**What is expected:** Render every line of text from all the items below as a numbered list, skipping blank lines and leaving out the pictures.

Transcribed page contents
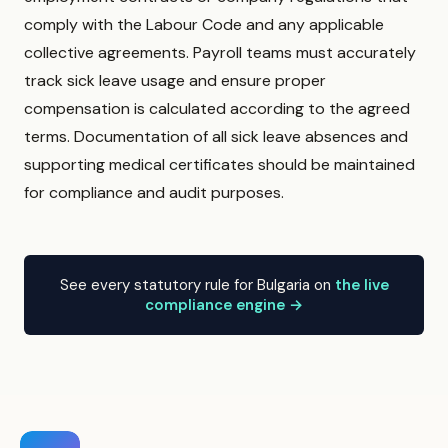
comply with the Labour Code and any applicable
collective agreements. Payroll teams must accurately
track sick leave usage and ensure proper
compensation is calculated according to the agreed
terms. Documentation of all sick leave absences and
supporting medical certificates should be maintained
for compliance and audit purposes.
See every statutory rule for Bulgaria on
the live
compliance engine →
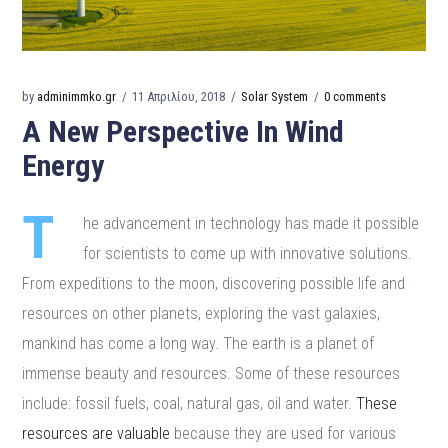
by
adminimmko.gr
11 Απριλίου, 2018
Solar System
0 comments
A New Perspective In Wind
Energy
T
he advancement in technology has made it possible
for scientists to come up with innovative solutions.
From expeditions to the moon, discovering possible life and
resources on other planets, exploring the vast galaxies,
mankind has come a long way. The earth is a planet of
immense beauty and resources. Some of these resources
include: fossil fuels, coal, natural gas, oil and water.
These
resources are valuable
because they are used for various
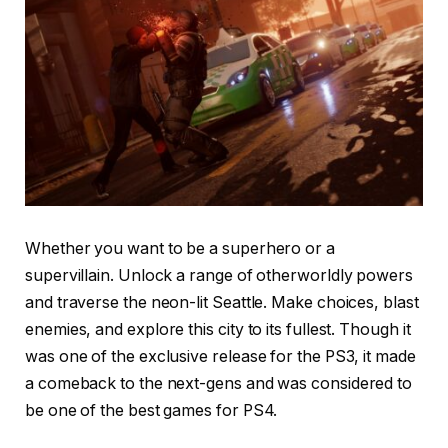
Whether you want to be a superhero or a
supervillain. Unlock a range of otherworldly powers
and traverse the neon-lit Seattle. Make choices, blast
enemies, and explore this city to its fullest. Though it
was one of the exclusive release for the PS3, it made
a comeback to the next-gens and was considered to
be one of the best games for PS4.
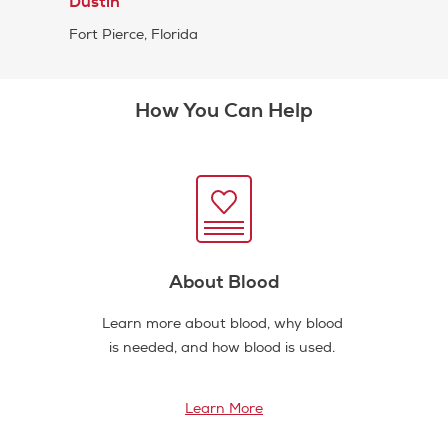
Dustin
Fort Pierce, Florida
How You Can Help
About Blood
Learn more about blood, why blood
is needed, and how blood is used.
Learn More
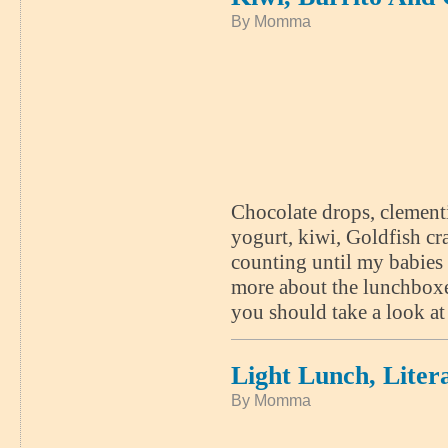
By Momma
Chocolate drops, clementi
yogurt, kiwi, Goldfish cr
counting until my babies 
more about the lunchboxes
you should take a look 
Light Lunch, Litera
By Momma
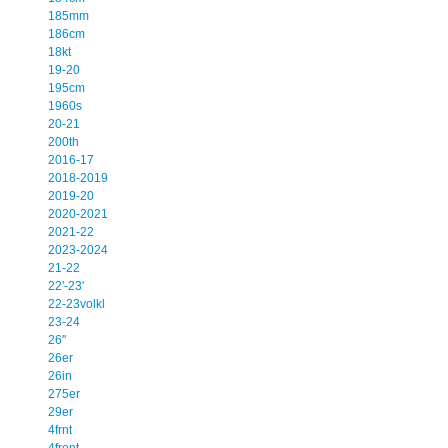
185mm
186cm
18kt
19-20
195cm
1960s
20-21
200th
2016-17
2018-2019
2019-20
2020-2021
2021-22
2023-2024
21-22
22'-23'
22-23volkl
23-24
26''
26er
26in
275er
29er
4frnt
4front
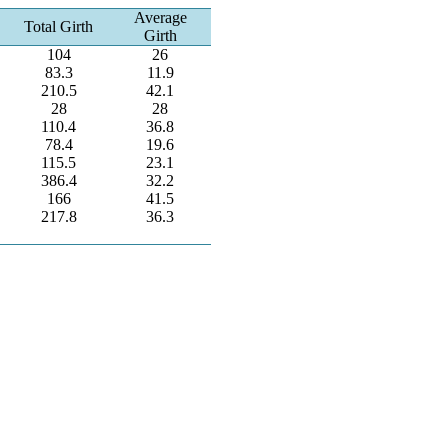
Average
Total Girth
Girth
104
26
83.3
11.9
210.5
42.1
28
28
110.4
36.8
78.4
19.6
115.5
23.1
386.4
32.2
166
41.5
217.8
36.3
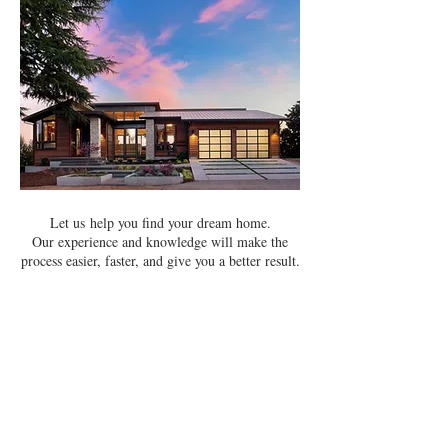
Let us help you find your dream home.
Our experience and knowledge will make the
process easier, faster, and give you a better result.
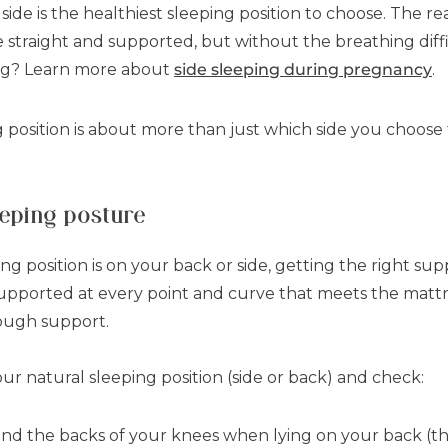
ide is the healthiest sleeping position to choose. The re
e straight and supported, but without the breathing diff
ing? Learn more about
side sleeping during pregnancy
.
 position is about more than just which side you choose 
eeping posture
 position is on your back or side, getting the right supp
upported at every point and curve that meets the mattre
nough support.
your natural sleeping position (side or back) and check:
ind the backs of your knees when lying on your back (this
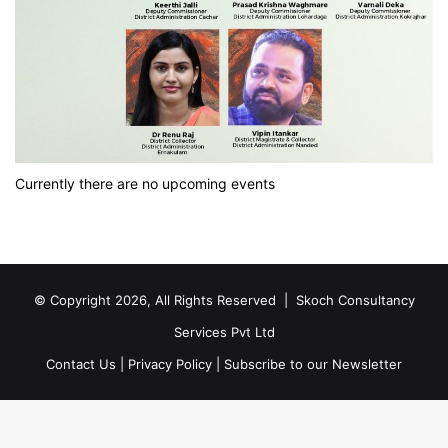
Currently there are no upcoming events
© Copyright 2026, All Rights Reserved |
Skoch Consultancy
Services Pvt Ltd
Contact Us
|
Privacy Policy
|
Subscribe to our Newsletter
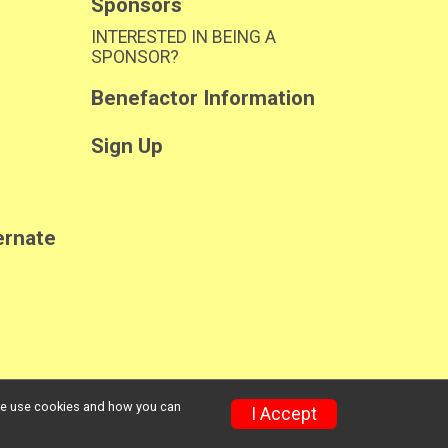
Sponsors
INTERESTED IN BEING A
SPONSOR?
Benefactor Information
Sign Up
ernate
w we use cookies and how you can
Privacy Policy
|
Contact This Race
I Accept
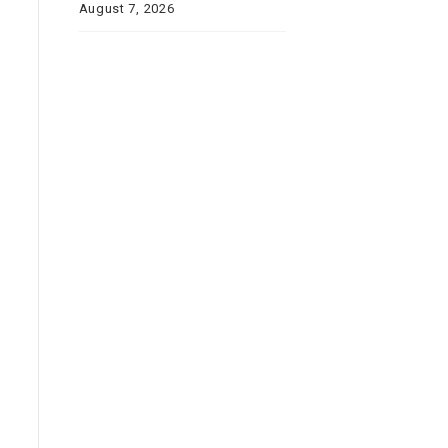
August 7, 2026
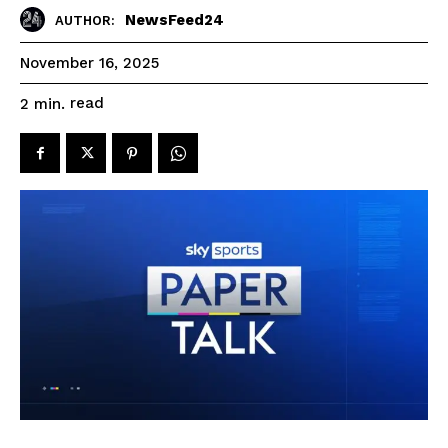
NewsFeed24
AUTHOR:
November 16, 2025
read
2
min.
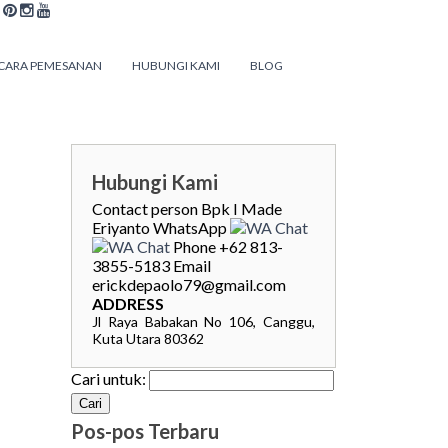
CARA PEMESANAN
HUBUNGI KAMI
BLOG
Hubungi Kami
Contact person
Bpk I Made
Eriyanto
WhatsApp
Phone
+62 813-
3855-5183
Email
erickdepaolo79@gmail.com
ADDRESS
Jl Raya Babakan No 106, Canggu,
Kuta Utara 80362
Cari untuk:
Pos-pos Terbaru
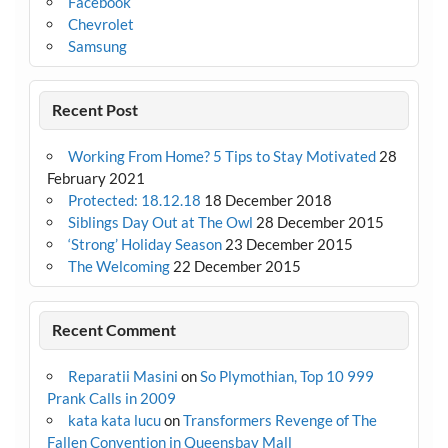
Facebook
Chevrolet
Samsung
Recent Post
Working From Home? 5 Tips to Stay Motivated
28
February 2021
Protected: 18.12.18
18 December 2018
Siblings Day Out at The Owl
28 December 2015
‘Strong’ Holiday Season
23 December 2015
The Welcoming
22 December 2015
Recent Comment
Reparatii Masini
on
So Plymothian, Top 10 999
Prank Calls in 2009
kata kata lucu
on
Transformers Revenge of The
Fallen Convention in Queensbay Mall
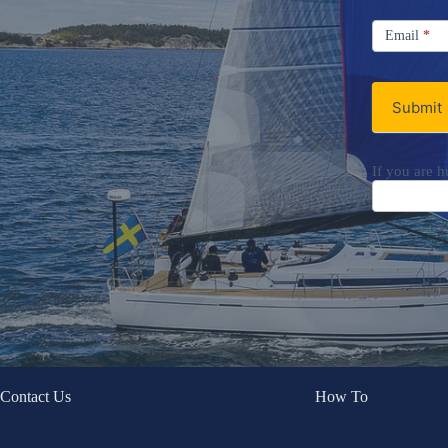
Signup
Email
Email
*
Newsletter
Submit
If you are h
Contact Us
How To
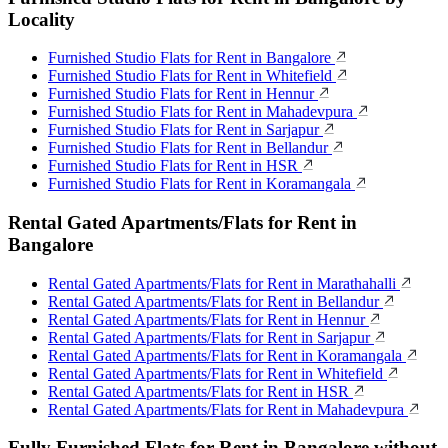
Locality
Furnished Studio Flats for Rent in Bangalore
Furnished Studio Flats for Rent in Whitefield
Furnished Studio Flats for Rent in Hennur
Furnished Studio Flats for Rent in Mahadevpura
Furnished Studio Flats for Rent in Sarjapur
Furnished Studio Flats for Rent in Bellandur
Furnished Studio Flats for Rent in HSR
Furnished Studio Flats for Rent in Koramangala
Rental Gated Apartments/Flats for Rent in
Bangalore
Rental Gated Apartments/Flats for Rent in Marathahalli
Rental Gated Apartments/Flats for Rent in Bellandur
Rental Gated Apartments/Flats for Rent in Hennur
Rental Gated Apartments/Flats for Rent in Sarjapur
Rental Gated Apartments/Flats for Rent in Koramangala
Rental Gated Apartments/Flats for Rent in Whitefield
Rental Gated Apartments/Flats for Rent in HSR
Rental Gated Apartments/Flats for Rent in Mahadevpura
Fully Furnished Flats for Rent in Bangalore without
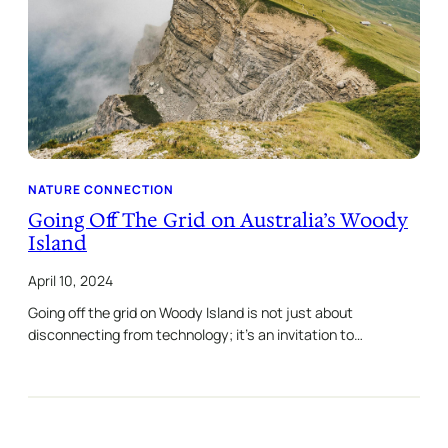
NATURE CONNECTION
Going Off The Grid on Australia’s Woody
Island
April 10, 2024
Going off the grid on Woody Island is not just about
disconnecting from technology; it’s an invitation to…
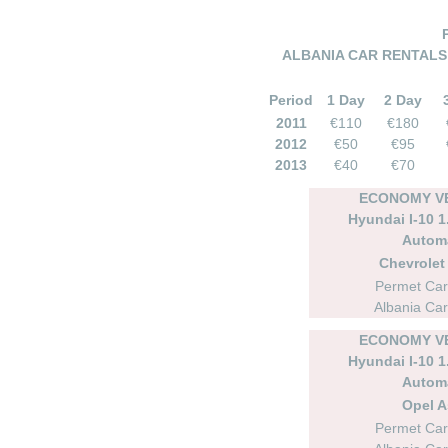
ALBANIA CAR RENTALS –
Period
1 Day
2 Day
2011
€110
€180
2012
€50
€95
2013
€40
€70
ECONOMY VE
Hyundai I-10 1.
Autom
Chevrolet 
Permet Car
Albania Car
ECONOMY VE
Hyundai I-10 1.
Autom
Opel A
Permet Car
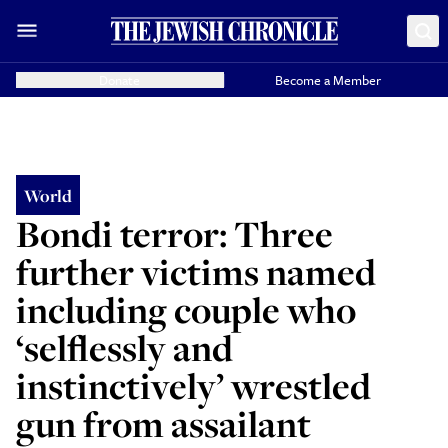
Donate
Become a Member
World
Bondi terror: Three
further victims named
including couple who
‘selflessly and
instinctively’ wrestled
gun from assailant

**Result of this exercise:**
1. comply with the Labour Code and any applicable
2. collective agreements. Payroll teams must accurately
3. track sick leave usage and ensure proper
4. compensation is calculated according to the agreed
5. terms. Documentation of all sick leave absences and
6. supporting medical certificates should be maintained
7. for compliance and audit purposes.
8. See every statutory rule for Bulgaria on
9. the live
10. compliance engine →
11. by
12. adminimmko.gr
13. 11 Απριλίου, 2018
14. Solar System
15. 0 comments
16. A New Perspective In Wind
17. Energy
18. T
19. he advancement in technology has made it possible
20. for scientists to come up with innovative solutions.
21. From expeditions to the moon, discovering possible life and
22. resources on other planets, exploring the vast galaxies,
23. mankind has come a long way. The earth is a planet of
24. immense beauty and resources. Some of these resources
25. include: fossil fuels, coal, natural gas, oil and water.
26. These
27. resources are valuable
28. because they are used for various
29. Whether you want to be a superhero or a
30. supervillain. Unlock a range of otherworldly powers
31. and traverse the neon-lit Seattle. Make choices, blast
32. enemies, and explore this city to its fullest. Though it
33. was one of the exclusive release for the PS3, it made
34. a comeback to the next-gens and was considered to
35. be one of the best games for PS4.
36. Dustin
37. Fort Pierce, Florida
38. How You Can Help
39. About Blood
40. Learn more about blood, why blood
41. is needed, and how blood is used.
42. Learn More
43. By Momma
44. Chocolate drops, clementi
45. yogurt, kiwi, Goldfish cr
46. counting until my babies 
47. more about the lunchboxes
48. you should take a look 
49. Light Lunch, Litera
50. By Momma
51. 185mm
52. 186cm
53. 18kt
54. 19-20
55. 195cm
56. 1960s
57. 20-21
58. 200th
59. 2016-17
60. 2018-2019
61. 2019-20
62. 2020-2021
63. 2021-22
64. 2023-2024
65. 21-22
66. 22'-23'
67. 22-23volkl
68. 23-24
69. 26''
70. 26er
71. 26in
72. 275er
73. 29er
74. 4frnt
75. 4front
76. Average
77. Total Girth
78. Girth
79. 104
80. 26
81. 83.3
82. 11.9
83. 210.5
84. 42.1
85. 28
86. 28
87. 110.4
88. 36.8
89. 78.4
90. 19.6
91. 115.5
92. 23.1
93. 386.4
94. 32.2
95. 166
96. 41.5
97. 217.8
98. 36.3
99. Let us help you find your dream home.
100. Our experience and knowledge will make the
101. process easier, faster, and give you a better result.
102. ide is the healthiest sleeping position to choose. The re
103. e straight and supported, but without the breathing diff
104. ing? Learn more about
105. side sleeping during pregnancy
106. .
107.  position is about more than just which side you choose 
108. eeping posture
109.  position is on your back or side, getting the right supp
110. upported at every point and curve that meets the mattre
111. nough support.
112. your natural sleeping position (side or back) and check:
113. ind the backs of your knees when lying on your back (this
114. Currently there are no upcoming events
115. © Copyright 2026, All Rights Reserved |
116. Skoch Consultancy
117. Services Pvt Ltd
118. Contact Us
119. |
120. Privacy Policy
121. |
122. Subscribe to our Newsletter
123. Sponsors
124. INTERESTED IN BEING A
125. SPONSOR?
126. Benefactor Information
127. Sign Up
128. ernate
129. w we use cookies and how you can
130. Privacy Policy
131. |
132. Contact This Race
133. I Accept
134. August 7, 2026
135. NewsFeed24
136. AUTHOR:
137. November 16, 2025
138. read
139. 2
140. min.
141. CARA PEMESANAN
142. HUBUNGI KAMI
143. BLOG
144. Hubungi Kami
145. Contact person
146. Bpk I Made
147. Eriyanto
148. WhatsApp
149. Phone
150. +62 813-
151. 3855-5183
152. Email
153. erickdepaolo79@gmail.com
154. ADDRESS
155. Jl Raya Babakan No 106, Canggu,
156. Kuta Utara 80362
157. Cari untuk:
158. Pos-pos Terbaru
159. Facebook
160. Chevrolet
161. Samsung
162. Recent Post
163. Working From Home? 5 Tips to Stay Motivated
164. 28
165. February 2021
166. Protected: 18.12.18
167. 18 December 2018
168. Siblings Day Out at The Owl
169. 28 December 2015
170. ‘Strong’ Holiday Season
171. 23 December 2015
172. The Welcoming
173. 22 December 2015
174. Recent Comment
175. Reparatii Masini
176. on
177. So Plymothian, Top 10 999
178. Prank Calls in 2009
179. kata kata lucu
180. on
181. Transformers Revenge of The
182. Fallen Convention in Queensbay Mall
183. Signup
184. Email
185. Email
186. *
187. Newsletter
188. Submit
189. If you are h
190. Contact Us
191. How To
192. Locality
193. Furnished Studio Flats for Rent in Bangalore
194. Furnished Studio Flats for Rent in Whitefield
195. Furnished Studio Flats for Rent in Hennur
196. Furnished Studio Flats for Rent in Mahadevpura
197. Furnished Studio Flats for Rent in Sarjapur
198. Furnished Studio Flats for Rent in Bellandur
199. Furnished Studio Flats for Rent in HSR
200. Furnished Studio Flats for Rent in Koramangala
201. Rental Gated Apartments/Flats for Rent in
202. Bangalore
203. Rental Gated Apartments/Flats for Rent in Marathahalli
204. Rental Gated Apartments/Flats for Rent in Bellandur
205. Rental Gated Apartments/Flats for Rent in Hennur
206. Rental Gated Apartments/Flats for Rent in Sarjapur
207. Rental Gated Apartments/Flats for Rent in Koramangala
208. Rental Gated Apartments/Flats for Rent in Whitefield
209. Rental Gated Apartments/Flats for Rent in HSR
210. Rental Gated Apartments/Flats for Rent in Mahadevpura
211. Fully Furnished Flats for Rent in Bangalore without
212. NATURE CONNECTION
213. Going Off The Grid on Australia’s Woody
214. Island
215. April 10, 2024
216. Going off the grid on Woody Island is not just about
217. disconnecting from technology; it’s an invitation to…
218. ALBANIA CAR RENTALS –
219. Period
220. 1 Day
221. 2 Day
222. 2011
223. €110
224. €180
225. 2012
226. €50
227. €95
228. 2013
229. €40
230. €70
231. ECONOMY VE
232. Hyundai I-10 1.
233. Autom
234. Chevrolet 
235. Permet Car
236. Albania Car
237. ECONOMY VE
238. Hyundai I-10 1.
239. Autom
240. Opel A
241. Permet Car
242. Donate
243. Become a Member
244. World
245. Bondi terror: Three
246. further victims named
247. including couple who
248. ‘selflessly and
249. instinctively’ wrestled
250. gun from assailant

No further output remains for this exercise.